Muhammad war noch nicht beerdigt, da brachen schon die Kämpfe um Muhammads Nachfolge aus. Es ging dabei weder um die richtige Anbetung Allahs, noch um die Trauer wegen Muhammads Tod, sondern allein um die Macht. Diese Vorgänge spiegeln den Geist des Islam deutlich wider.

Jesus hatte seine Jünger nach seiner Himmelfahrt für zehn Tage in die Gebetsstille gesandt, bis der Heilige Geist auf sie fallen würde. Petrus war schon früher von Jesus als Vorsteher der Apostel bestimmt worden. Der Heilige Geist bestätigte diese Berufung. Es ging an Pfingsten nicht um eine politische Machtergreifung, sondern um den Empfang der Kraft Gottes. Die Jünger selbst hatten Jesus vor der Himmelfahrt wegen der Aufrichtung der Gottesherrschaft im alttestamentlichen Volk gefragt. Aber Jesus schob ihre irdische Denkweise beiseite und verhieß ihnen den Heiligen Geist, der ein geistliches Reich – die Gemeinde Jesu Christi – bauen würde.

20 Umar legte die islamische Gemeinde auf den Qur’an, das eigentliche Erbe Muhammads, fest.

21 Durch diese zweite Huldigung in der Moschee wurde Abu Bakr offiziell zum ersten Kalifen bestimmt. Er sollte der Vorbeter und Fürst aller Gläubigen sein und damit das geistliche und weltliche Amt in seiner Person vereinigen.

22 Die geschickte Rede Abu Bakrs, des Gütigen, enthielt eine erneute Rückbesinnung auf die Offenbarung Allahs an Muhammad und die Versicherung der gerechten Rechtssprechung. Es ging bei den Reden Abu Bakrs und Umars jedoch nicht um Buße, Heil, Vergebung und ewiges Leben, sondern um den Qur’an, um Recht und um Macht.

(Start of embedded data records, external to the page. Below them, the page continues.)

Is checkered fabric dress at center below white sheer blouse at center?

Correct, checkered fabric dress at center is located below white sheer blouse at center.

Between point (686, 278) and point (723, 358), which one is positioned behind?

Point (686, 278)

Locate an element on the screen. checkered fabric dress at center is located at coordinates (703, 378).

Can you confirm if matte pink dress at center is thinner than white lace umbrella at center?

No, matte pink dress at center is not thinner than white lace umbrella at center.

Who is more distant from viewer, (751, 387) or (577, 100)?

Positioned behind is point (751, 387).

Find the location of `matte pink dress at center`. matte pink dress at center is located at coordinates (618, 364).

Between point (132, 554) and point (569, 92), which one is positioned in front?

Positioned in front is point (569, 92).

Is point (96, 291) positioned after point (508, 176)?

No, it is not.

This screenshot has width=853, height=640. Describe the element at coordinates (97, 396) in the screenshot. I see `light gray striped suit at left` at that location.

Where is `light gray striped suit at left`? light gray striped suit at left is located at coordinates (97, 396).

23 Suhar war ein Ort im Jemen.

24 Muhammad wurde im Hause Aischas beerdigt. Ihr Vater hatte es so vorgeschlagen. Damit wurde das Haus Aischas zu einem Wallfahrtszentrum für alle Moslems.

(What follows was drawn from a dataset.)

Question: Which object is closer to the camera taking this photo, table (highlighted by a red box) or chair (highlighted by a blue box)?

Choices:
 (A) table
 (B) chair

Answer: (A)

25 Diese letzte Anweisung Muhammads – durch den Mund Aischas überliefert – führte zur Vertreibung und Vernichtung der christlichen und jüdischen Stämme auf der Arabischen Halbinsel. Sollten diese Worte tatsächlich von Muhammad stammen, so hatte er vor dem Einfluß der Juden und Christen auf seine Anhänger Angst, zumal er wußte, daß sie in Lehre und Lebenswandel ein weit höheres Niveau besaßen.

26 Die Rückeroberung der Arabischen Halbinsel, die Vertreibung der Juden und Christen von ihr und der explosionsartige Vorstoß der Moslems in den Mittelmeerraum war eine Folge des Todes Muhammads. Die Konsolidierung und Ausbreitung des Islam geschah nicht auf geistliche Weise, sondern durchs Schwert. In nur hundert Jahren eroberten die Moslems ein Gebiet größer als Europa. Auch heute noch sind über 95 Prozent der Bevölkerung in diesen eroberten Ländern Moslems.